First to rise and fall was Michele Bachmann. Until July 10, she was at or below 12.7 percent. A few days later, she was polling at 27 percent, where she remained until Aug. 25. Then she spent six weeks at 19 percent, and two weeks after that plateau started eroding she reached 10 percent, which she’s stayed under since Oct. 16.

Second was Rick Perry. After his Aug. 13 entry into the race, it took him until Sept. 17 to climb to 25 percent, which he held until Oct. 6. Then he dropped to 10 percent in as many days and has polled around 10 percent since then.

Third was Herman Cain, who polled at less than 10 percent from July through early October. Then he rose to 30 percent by Oct. 26 and began his descent, which ended at 8 percent.

Fourth was Newt Gingrich. Before Oct. 15, he was below 6 percent. Two months later, he was at 31 percent. From there it took him three and a half weeks to decline to 13 percent.

Fifth was Ron Paul. Before December, he hovered between 10 and 13 percent. By Christmas, he’d peaked at 23.8 percent. Since then, he has slipped a few points.

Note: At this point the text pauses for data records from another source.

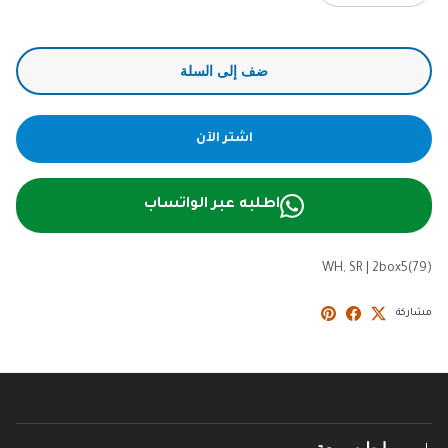
ضف إلى السلة
اشتر الآن
اطلبه عبر الواتساب
WH, SR
|
2box5(79)
مشاركة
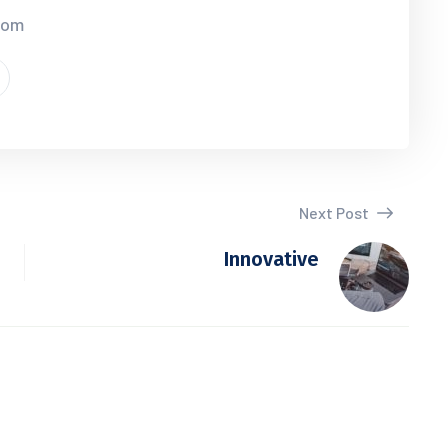
.com
Next Post
Innovative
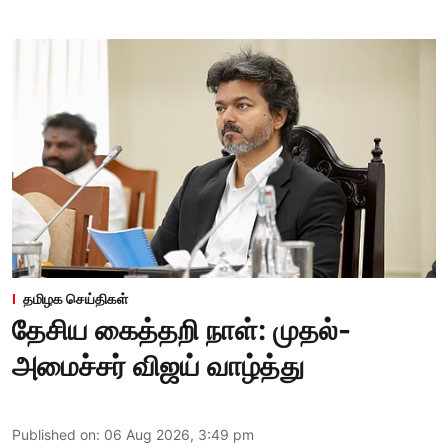
தமிழக செய்திகள்
தேசிய கைத்தறி நாள்: முதல்-
அமைச்சர் விஜய் வாழ்த்து
Published on
:
06 Aug 2026, 3:49 pm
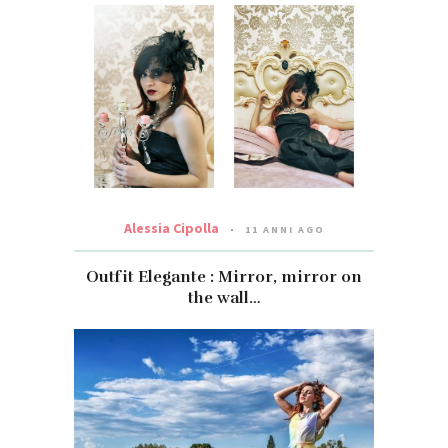
Alessia Cipolla
11 ANNI AGO
Outfit Elegante : Mirror, mirror on
the wall…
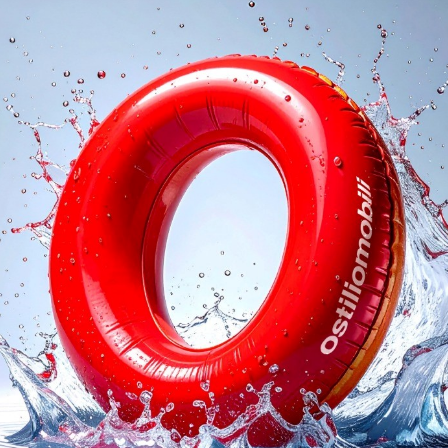
oghi
Richiedi 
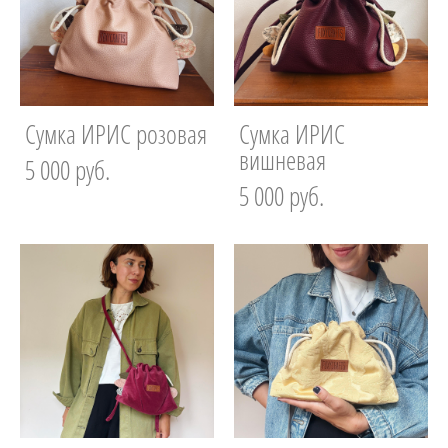
Сумка ИРИС розовая
Сумка ИРИС
вишневая
5 000 pуб.
5 000 pуб.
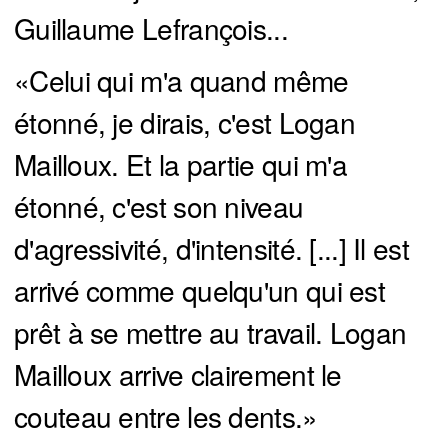
Guillaume Lefrançois...
«Celui qui m'a quand même
étonné, je dirais, c'est Logan
Mailloux. Et la partie qui m'a
étonné, c'est son niveau
d'agressivité, d'intensité. [...] Il est
arrivé comme quelqu'un qui est
prêt à se mettre au travail. Logan
Mailloux arrive clairement le
couteau entre les dents.»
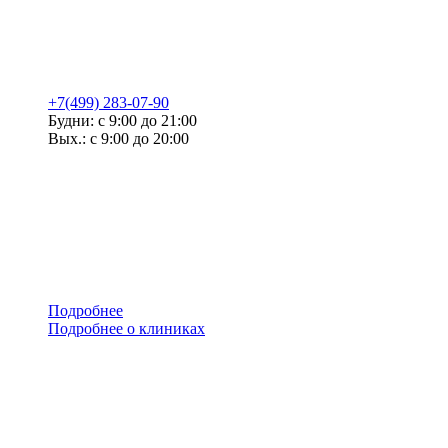
+7(499) 283-07-90
Будни: с 9:00 до 21:00
Вых.: с 9:00 до 20:00
Подробнее
Подробнее о клиниках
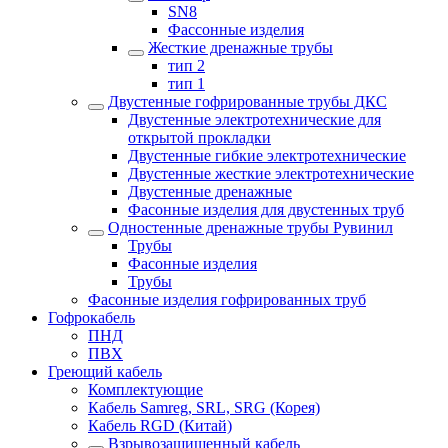
SN8
Фассонные изделия
Жесткие дренажные трубы
тип 2
тип 1
Двустенные гофрированные трубы ДКС
Двустенные электротехнические для
открытой прокладки
Двустенные гибкие электротехнические
Двустенные жесткие электротехнические
Двустенные дренажные
Фасонные изделия для двустенных труб
Одностенные дренажные трубы Рувинил
Трубы
Фасонные изделия
Трубы
Фасонные изделия гофрированных труб
Гофрокабель
ПНД
ПВХ
Греющий кабель
Комплектующие
Кабель Samreg, SRL, SRG (Корея)
Кабель RGD (Китай)
Взрывозащищенный кабель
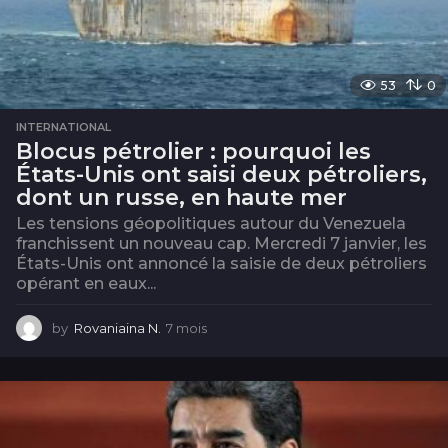
53
0
INTERNATIONAL
Blocus pétrolier : pourquoi les
États-Unis ont saisi deux pétroliers,
dont un russe, en haute mer
Les tensions géopolitiques autour du Venezuela
franchissent un nouveau cap. Mercredi 7 janvier, les
États-Unis ont annoncé la saisie de deux pétroliers
opérant en eaux...
by
Rovaniaina N.
7 mois
7
m
o
i
s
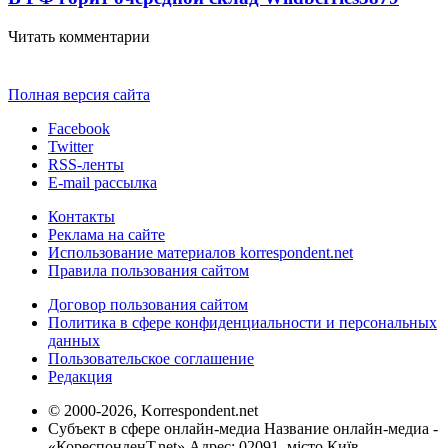
Читать комментарии
Полная версия сайта
Facebook
Twitter
RSS-ленты
E-mail рассылка
Контакты
Реклама на сайте
Использование материалов korrespondent.net
Правила пользования сайтом
Договор пользования сайтом
Политика в сфере конфиденциальности и персональных
данных
Пользовательское соглашение
Редакция
© 2000-2026, Korrespondent.net
Субъект в сфере онлайн-медиа Название онлайн-медиа -
«КореспонденТ.net» Адрес: 02091, місто Київ,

Rick Santorum’s campaign apparently timed his rise correctly. Before Dec. 27, he polled under 8 percent the whole race. By caucus night, his support had doubled, to 16.3 percent.

As I write this, Romney and Santorum have about 24 percent, Paul has almost 22 percent, Gingrich has 13.3 percent, Perry has 10.1 percent and Bachmann has 5.6 percent.

My prediction? It may very well be a long race to the Republican Party’s national convention as the personality-less candidates wage their contests in states they think they can win while ignoring the ones they don’t expect to do well in. Maybe we should expect three-way races until the convention.